A former, longtime prosecutor who now works in private practice threw his hat into the ring Thursday for Roanoke County commonwealth’s attorney.
Dirk Padgett, 57, vowed to bring a new energy to that office and to ramp up the pursuit of drug dealers, child predators and others who prey on the community.
“I want these criminals to know that, when you break the law in Roanoke County, somebody is waiting for you,” he said. “… I’m going to come down hard on them.”
This is Padgett’s first run for public office. He currently has a private practice specializing in criminal defense and family law.

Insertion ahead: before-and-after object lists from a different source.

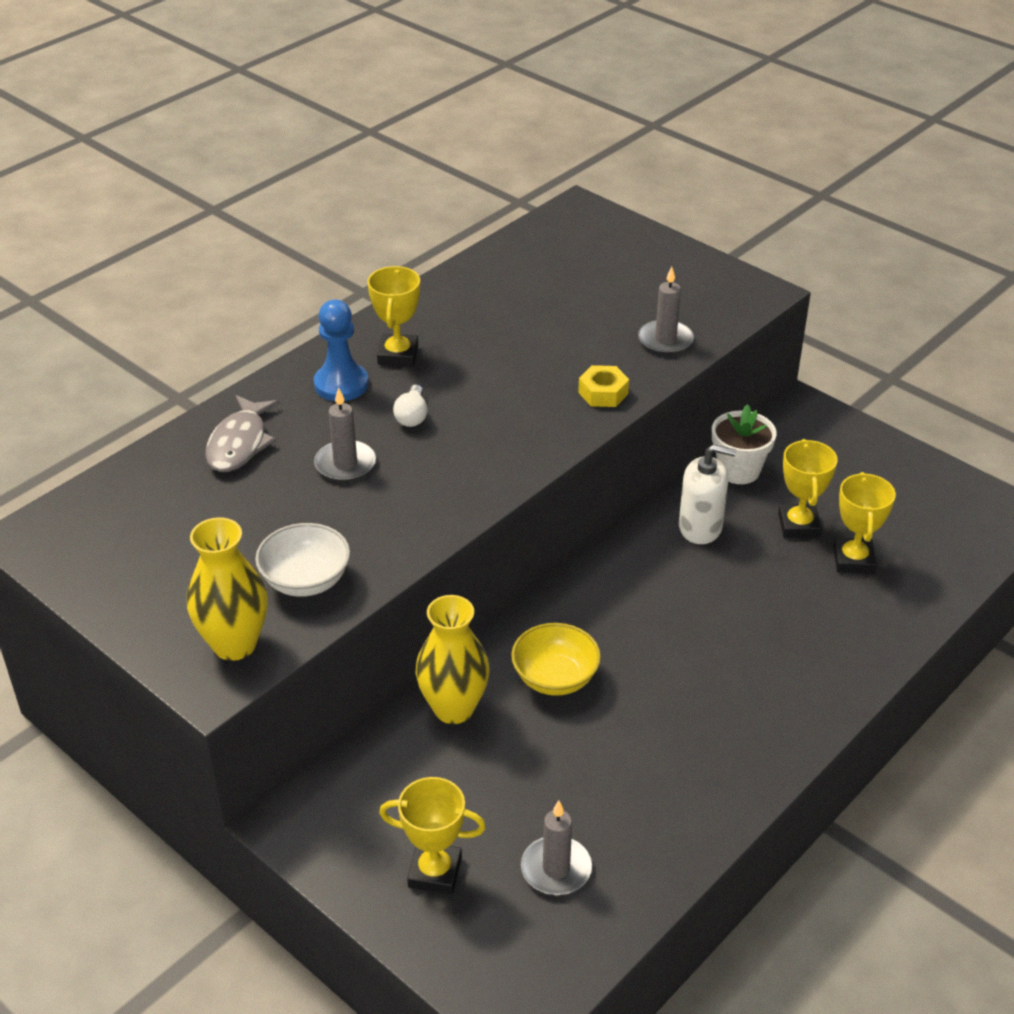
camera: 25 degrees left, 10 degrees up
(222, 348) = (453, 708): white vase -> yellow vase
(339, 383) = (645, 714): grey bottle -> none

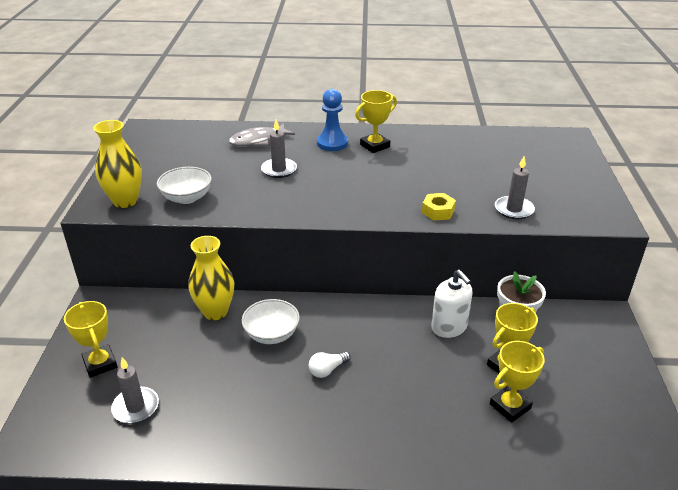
camera: 50 degrees right, 5 degrees down
(412, 416) = (337, 169): white light bulb -> white light bulb (327, 370)
(555, 678) = (272, 334): yellow bowl -> white bowl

He’s also worked as a prosecutor both at the local level in Bedford County, where he served for 13 years, and at the federal level with the military, in the U.S. Navy prosecutor’s office, where his portfolio included handling terrorism cases.
On Thursday, flanked by family and supporters, Padgett described himself as a tough but fair presence in the courtroom.

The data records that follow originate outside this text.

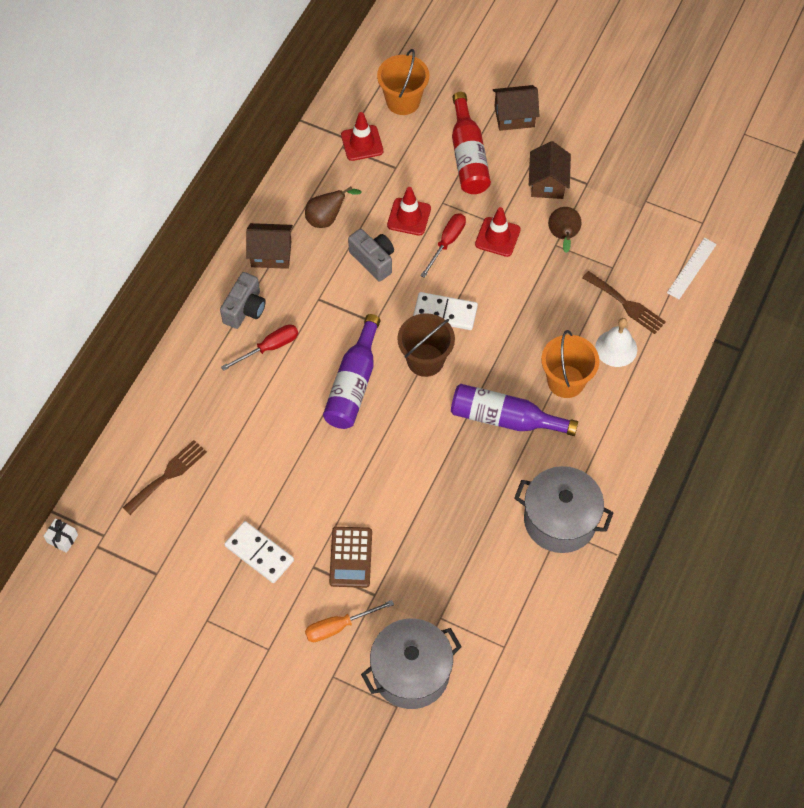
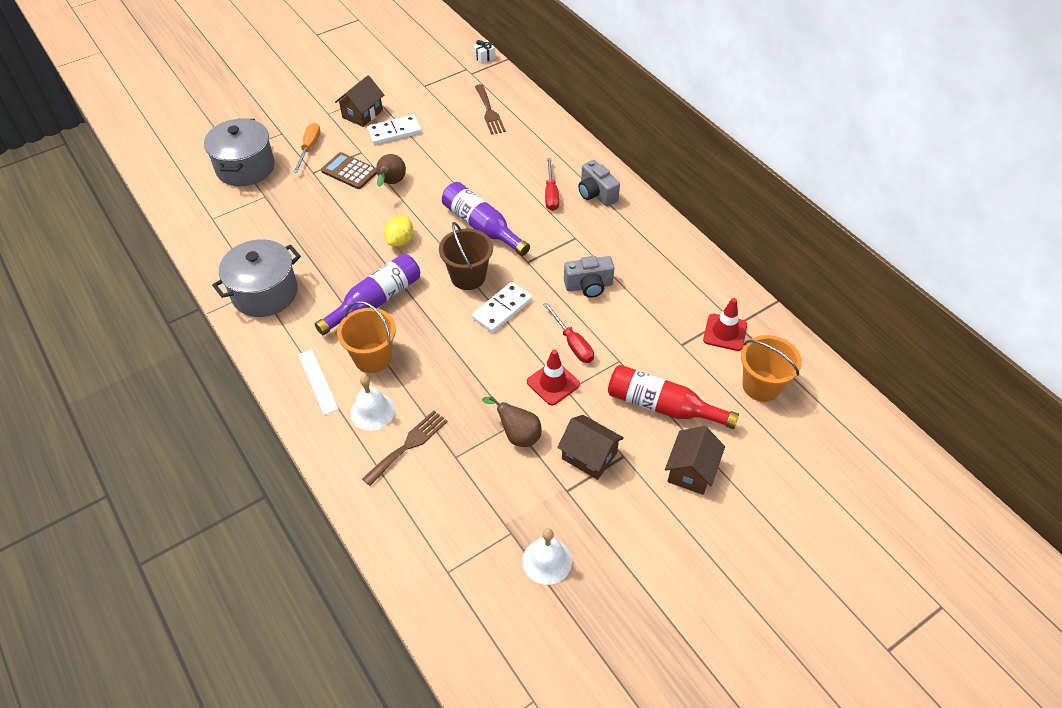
camera: 120 degrees right, 10 degrees down
(271, 254) = (639, 227): brown house -> brown house (362, 114)
(327, 219) = (653, 274): brown pear -> brown pear (391, 183)
(409, 217) = (618, 329): red traffic cone -> none
(418, 444) = (400, 241): none -> yellow lemon
(626, 304) = (408, 445): brown fork -> brown fork turned 150 degrees clockwise
(649, 169) = (547, 561): none -> white bell
(691, 268) = (403, 526): white ruler -> white ruler (317, 381)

“As a prosecutor, I don’t believe in cookie-cutter justice,” he said. “… You deal with every case on its own merits. That’s justice.”
At the same time, Padgett said he’d give no quarter to those who commit crime in the Roanoke Valley. If elected, he said he’d work to strengthen regional cooperation and solidify a unified front with surrounding jurisdictions.
He also outlined plans to put more focus on crimes against children, an issue he worked on in Bedford County, where the sheriff’s office spearheads a regional task force investigating online predators.
Supporters on hand for Padgett’s campaign kick-off included Bedford County Sheriff Mike Brown.
Padgett, who plans to run as an independent, is the first to publicly launch his campaign for Roanoke County commonwealth’s attorney.
Other announcements are expected. The office’s longtime incumbent, Randy Leach, retired in January.
The commonwealth’s attorney is one of five independently elected constitutional offices in the county. The office carries a four-year term and is paid an annual minimum of $135,449.
Election Day is Nov. 5. Other offices that will be on the ballot in Roanoke County include: three seats on the board of supervisors, two school board seats, sheriff, treasurer and revenue commissioner.